[Collected data]
====
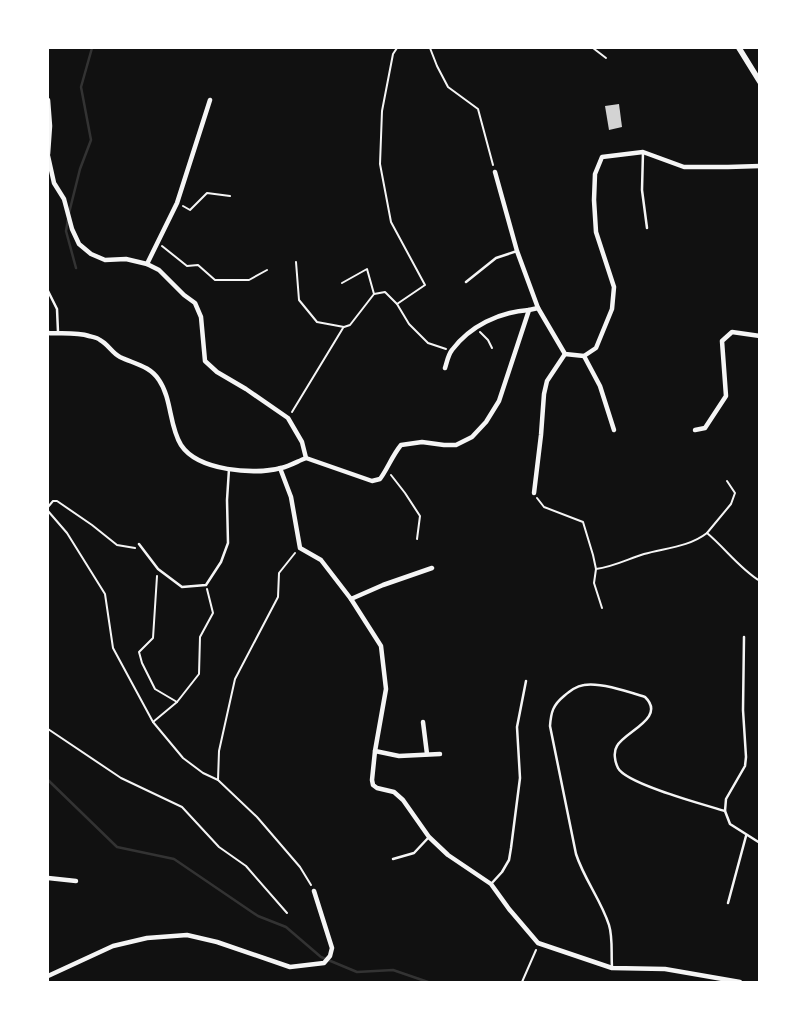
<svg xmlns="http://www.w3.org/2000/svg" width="807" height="1030" viewBox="0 0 807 1030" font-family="'Open Sans',sans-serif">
<rect width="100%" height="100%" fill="#111"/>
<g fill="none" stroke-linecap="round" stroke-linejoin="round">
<g stroke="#333" stroke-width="2.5">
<polyline points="69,213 80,169 91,140 81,87 92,48"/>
<polyline points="68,219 66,231 76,268"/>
<polyline points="48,780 117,847 174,859 258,916 286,927 321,957 357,972 393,970 428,982"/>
</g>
</g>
<polygon fill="#d3d3d3" points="619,104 622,127 609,130 605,106"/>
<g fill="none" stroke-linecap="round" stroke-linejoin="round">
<g stroke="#f5f5f5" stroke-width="2">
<polyline points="397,48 393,54 382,111 380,164 391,222 425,285 397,304"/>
<polyline points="430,48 437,66 448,87 478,109 493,165"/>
<polyline points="593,48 606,58"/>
<polyline points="183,206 190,210 207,193 230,196"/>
<polyline points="162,246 187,266 198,265 215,280 249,280 267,270"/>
<polyline points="296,262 299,300 317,322 344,327 350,325 374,294 385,292 397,304 409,324 428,343 446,349"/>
<polyline points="342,283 367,269 374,294"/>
<polyline points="480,332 488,340 492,348"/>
<polyline points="292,412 343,328"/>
<polyline points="391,475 405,493 420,516 417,539"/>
<path d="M727,481L735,493L731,504L707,533C725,548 740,569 760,581"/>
<polyline points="537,498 544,507 583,522 593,555 596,569 594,583 602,608"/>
<polyline points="48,507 53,501 57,501 92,525 117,545 135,548"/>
<polyline points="48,511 67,533 105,594 113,648 153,722 183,758 203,773 218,780 257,817 300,867 311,885"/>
<path d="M596,569C613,567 628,559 644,554C665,548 689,547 707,533"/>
<polyline points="157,576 153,638 139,652 142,663 155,689 177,702"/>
<polyline points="153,722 177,702 199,674 200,637 213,613 207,589"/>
<polyline points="48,729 121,778 182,807 219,847 246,866 287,913"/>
<polyline points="218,780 219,751 235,679 278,597 279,573 295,553"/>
<polyline points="522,982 536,950"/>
</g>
<g stroke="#f5f5f5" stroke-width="2.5">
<polyline points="643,152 642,190 647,228"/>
<polyline points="466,282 496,258 517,251"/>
<polyline points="48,291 57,309 58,332"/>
<polyline points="139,544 158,569 182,587 206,585 221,562 228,543 227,500 229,469"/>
<polyline points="744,637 743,710 746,757 745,766 726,799 725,811 730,824 760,843"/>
<polyline points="393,859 414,853 429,837"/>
<polyline points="491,884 502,872 509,860 511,848 520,778 517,727 526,681"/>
<polyline points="728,903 746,836"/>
<path d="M612,967C611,953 613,938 609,925C601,900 584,879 576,854L550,726C551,712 553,705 564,696C570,691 576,686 584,685C600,682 629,692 645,697C667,718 624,732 617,746C613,752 615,762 618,768C626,784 705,805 725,811"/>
</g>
<g stroke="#f5f5f5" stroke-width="4.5">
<polyline points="48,100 50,126 48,154"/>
<path d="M48,156L54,183L64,199L72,229L79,244L91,254L105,260L126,259L147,264L159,270L184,295L195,303L201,317L205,361L217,372L246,389L288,418L302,442L306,458L372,481L380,479C388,468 392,456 401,445L422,442L444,445H456L472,437L486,422L499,401L529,310L538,308L565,354L584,356L596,348L612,309L614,287L596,232L594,200L595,174L602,157L643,152L684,167H728L760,166"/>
<polyline points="495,172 517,251 538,308"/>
<polyline points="147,264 177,203 210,100"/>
<path d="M48,333C61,334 77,332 89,336C93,337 98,338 100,340C108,344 112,353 120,357C135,364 150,366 159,380C172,399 169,426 181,445C198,471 254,475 281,468C290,466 298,461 306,458"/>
<polyline points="584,356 600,386 614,430"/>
<path d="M445,368C447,362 448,355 452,350C470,326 499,312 529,310"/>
<polyline points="695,430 705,428 726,396 722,341 732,332 760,336"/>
<polyline points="280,468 291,497 300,548 321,560 351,599 383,585 432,568"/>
<polyline points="534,493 541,435 544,394 547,381 565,354"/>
<polyline points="351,599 381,646 386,689 375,751 372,780 373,785 377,788 394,792 403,800 429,837 448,855 491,884 509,909 538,943 612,968 665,969 740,982"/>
<polyline points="423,722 427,754"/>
<polyline points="375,751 399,756 440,754"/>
<polyline points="48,878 76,881"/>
<polyline points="48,976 113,946 147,938 187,935 217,942 290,967 324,963 330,956 332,948 314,891"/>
</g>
<polyline stroke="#f5f5f5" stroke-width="5.5" points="739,48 760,82"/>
</g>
<rect width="807" height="1030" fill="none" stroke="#ffffff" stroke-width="98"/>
</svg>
====
*TASK DESCRIPTION*
Every entry above, pictures excluded, needs to be duplicated exactly.

*TASK RESULT*
<svg xmlns="http://www.w3.org/2000/svg" width="807" height="1030" viewBox="0 0 807 1030" font-family="'Open Sans',sans-serif">
<rect width="100%" height="100%" fill="#111"/>
<g fill="none" stroke-linecap="round" stroke-linejoin="round">
<g stroke="#333" stroke-width="2.5">
<polyline points="69,213 80,169 91,140 81,87 92,48"/>
<polyline points="68,219 66,231 76,268"/>
<polyline points="48,780 117,847 174,859 258,916 286,927 321,957 357,972 393,970 428,982"/>
</g>
</g>
<polygon fill="#d3d3d3" points="619,104 622,127 609,130 605,106"/>
<g fill="none" stroke-linecap="round" stroke-linejoin="round">
<g stroke="#f5f5f5" stroke-width="2">
<polyline points="397,48 393,54 382,111 380,164 391,222 425,285 397,304"/>
<polyline points="430,48 437,66 448,87 478,109 493,165"/>
<polyline points="593,48 606,58"/>
<polyline points="183,206 190,210 207,193 230,196"/>
<polyline points="162,246 187,266 198,265 215,280 249,280 267,270"/>
<polyline points="296,262 299,300 317,322 344,327 350,325 374,294 385,292 397,304 409,324 428,343 446,349"/>
<polyline points="342,283 367,269 374,294"/>
<polyline points="480,332 488,340 492,348"/>
<polyline points="292,412 343,328"/>
<polyline points="391,475 405,493 420,516 417,539"/>
<path d="M727,481L735,493L731,504L707,533C725,548 740,569 760,581"/>
<polyline points="537,498 544,507 583,522 593,555 596,569 594,583 602,608"/>
<polyline points="48,507 53,501 57,501 92,525 117,545 135,548"/>
<polyline points="48,511 67,533 105,594 113,648 153,722 183,758 203,773 218,780 257,817 300,867 311,885"/>
<path d="M596,569C613,567 628,559 644,554C665,548 689,547 707,533"/>
<polyline points="157,576 153,638 139,652 142,663 155,689 177,702"/>
<polyline points="153,722 177,702 199,674 200,637 213,613 207,589"/>
<polyline points="48,729 121,778 182,807 219,847 246,866 287,913"/>
<polyline points="218,780 219,751 235,679 278,597 279,573 295,553"/>
<polyline points="522,982 536,950"/>
</g>
<g stroke="#f5f5f5" stroke-width="2.5">
<polyline points="643,152 642,190 647,228"/>
<polyline points="466,282 496,258 517,251"/>
<polyline points="48,291 57,309 58,332"/>
<polyline points="139,544 158,569 182,587 206,585 221,562 228,543 227,500 229,469"/>
<polyline points="744,637 743,710 746,757 745,766 726,799 725,811 730,824 760,843"/>
<polyline points="393,859 414,853 429,837"/>
<polyline points="491,884 502,872 509,860 511,848 520,778 517,727 526,681"/>
<polyline points="728,903 746,836"/>
<path d="M612,967C611,953 613,938 609,925C601,900 584,879 576,854L550,726C551,712 553,705 564,696C570,691 576,686 584,685C600,682 629,692 645,697C667,718 624,732 617,746C613,752 615,762 618,768C626,784 705,805 725,811"/>
</g>
<g stroke="#f5f5f5" stroke-width="4.5">
<polyline points="48,100 50,126 48,154"/>
<path d="M48,156L54,183L64,199L72,229L79,244L91,254L105,260L126,259L147,264L159,270L184,295L195,303L201,317L205,361L217,372L246,389L288,418L302,442L306,458L372,481L380,479C388,468 392,456 401,445L422,442L444,445H456L472,437L486,422L499,401L529,310L538,308L565,354L584,356L596,348L612,309L614,287L596,232L594,200L595,174L602,157L643,152L684,167H728L760,166"/>
<polyline points="495,172 517,251 538,308"/>
<polyline points="147,264 177,203 210,100"/>
<path d="M48,333C61,334 77,332 89,336C93,337 98,338 100,340C108,344 112,353 120,357C135,364 150,366 159,380C172,399 169,426 181,445C198,471 254,475 281,468C290,466 298,461 306,458"/>
<polyline points="584,356 600,386 614,430"/>
<path d="M445,368C447,362 448,355 452,350C470,326 499,312 529,310"/>
<polyline points="695,430 705,428 726,396 722,341 732,332 760,336"/>
<polyline points="280,468 291,497 300,548 321,560 351,599 383,585 432,568"/>
<polyline points="534,493 541,435 544,394 547,381 565,354"/>
<polyline points="351,599 381,646 386,689 375,751 372,780 373,785 377,788 394,792 403,800 429,837 448,855 491,884 509,909 538,943 612,968 665,969 740,982"/>
<polyline points="423,722 427,754"/>
<polyline points="375,751 399,756 440,754"/>
<polyline points="48,878 76,881"/>
<polyline points="48,976 113,946 147,938 187,935 217,942 290,967 324,963 330,956 332,948 314,891"/>
</g>
<polyline stroke="#f5f5f5" stroke-width="5.5" points="739,48 760,82"/>
</g>
<rect width="807" height="1030" fill="none" stroke="#ffffff" stroke-width="98"/>
</svg>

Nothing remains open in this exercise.